# Ohms Law



## Grog12 (Jul 24, 2007)

When and how do you apply Ohms Law?


----------



## Logos (Jul 24, 2007)

High School Physics aaargh


----------



## Van (Jul 24, 2007)

When: at a picnic, when eating hot dogs.

How: usually with a big serving fork or spoon. 


Oops sorry that was for Coles Law, not Ohms law.


----------



## audioslavematt (Jul 24, 2007)

Just about anything involving electricity as to how, what do we want to know/do?


----------



## Charc (Jul 24, 2007)

Van said:


> When: at a picnic, when eating hot dogs.
> How: usually with a big serving fork or spoon.
> Oops sorry that was for Coles Law, not Ohms law.


----------



## Chris15 (Jul 25, 2007)

Is this here Cole's Law named after any particular Mr. Cole? And what did poor old Murphy do to get left out of this?
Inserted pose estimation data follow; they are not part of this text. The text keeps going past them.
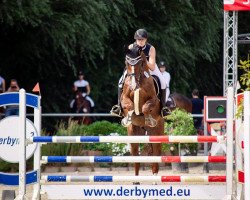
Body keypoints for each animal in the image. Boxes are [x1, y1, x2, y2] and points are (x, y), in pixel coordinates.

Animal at [120, 46, 191, 178]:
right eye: (127, 63)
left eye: (140, 63)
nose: (133, 85)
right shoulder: (124, 99)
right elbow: (129, 104)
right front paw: (129, 116)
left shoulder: (153, 100)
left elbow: (145, 107)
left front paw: (148, 118)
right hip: (134, 134)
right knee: (136, 160)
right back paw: (136, 180)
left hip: (157, 133)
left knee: (155, 160)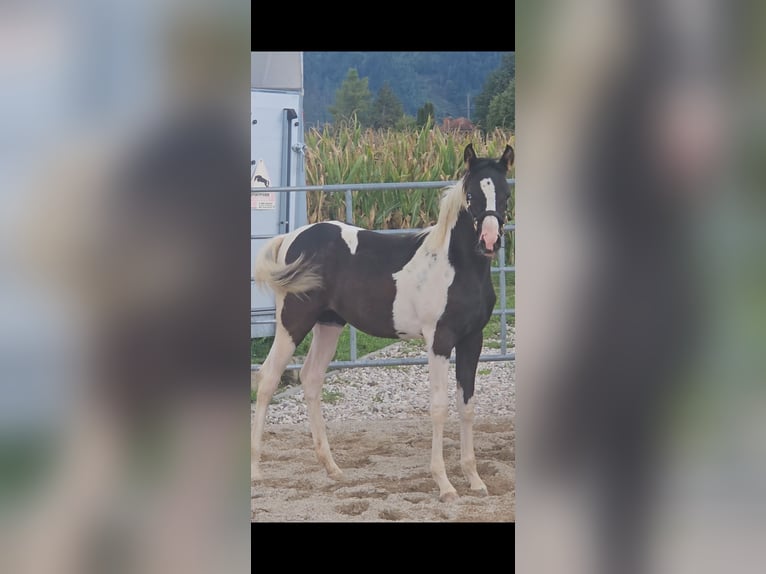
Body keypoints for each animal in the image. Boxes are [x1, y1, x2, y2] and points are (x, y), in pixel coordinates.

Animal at [251, 143, 513, 502]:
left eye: (505, 194)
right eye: (471, 194)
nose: (489, 241)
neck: (455, 267)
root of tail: (292, 238)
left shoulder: (473, 339)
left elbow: (468, 405)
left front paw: (475, 480)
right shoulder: (440, 340)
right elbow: (439, 406)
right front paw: (445, 485)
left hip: (329, 324)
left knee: (311, 378)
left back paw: (333, 468)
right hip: (293, 322)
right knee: (267, 379)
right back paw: (256, 472)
Ohm's Law... very very useful... usable with DC easily and AC without too much effort - substitute impedance for resistance and use RMS values for voltage & current. Ohm's law in it's base state of V=IR is useful, but add in P=VI and get the combinations of P=V2/R and P=I2R and it becomes much more useful for things like calculating load on speakers and in lighting systems, things which are somewhat useful in this industry...


----------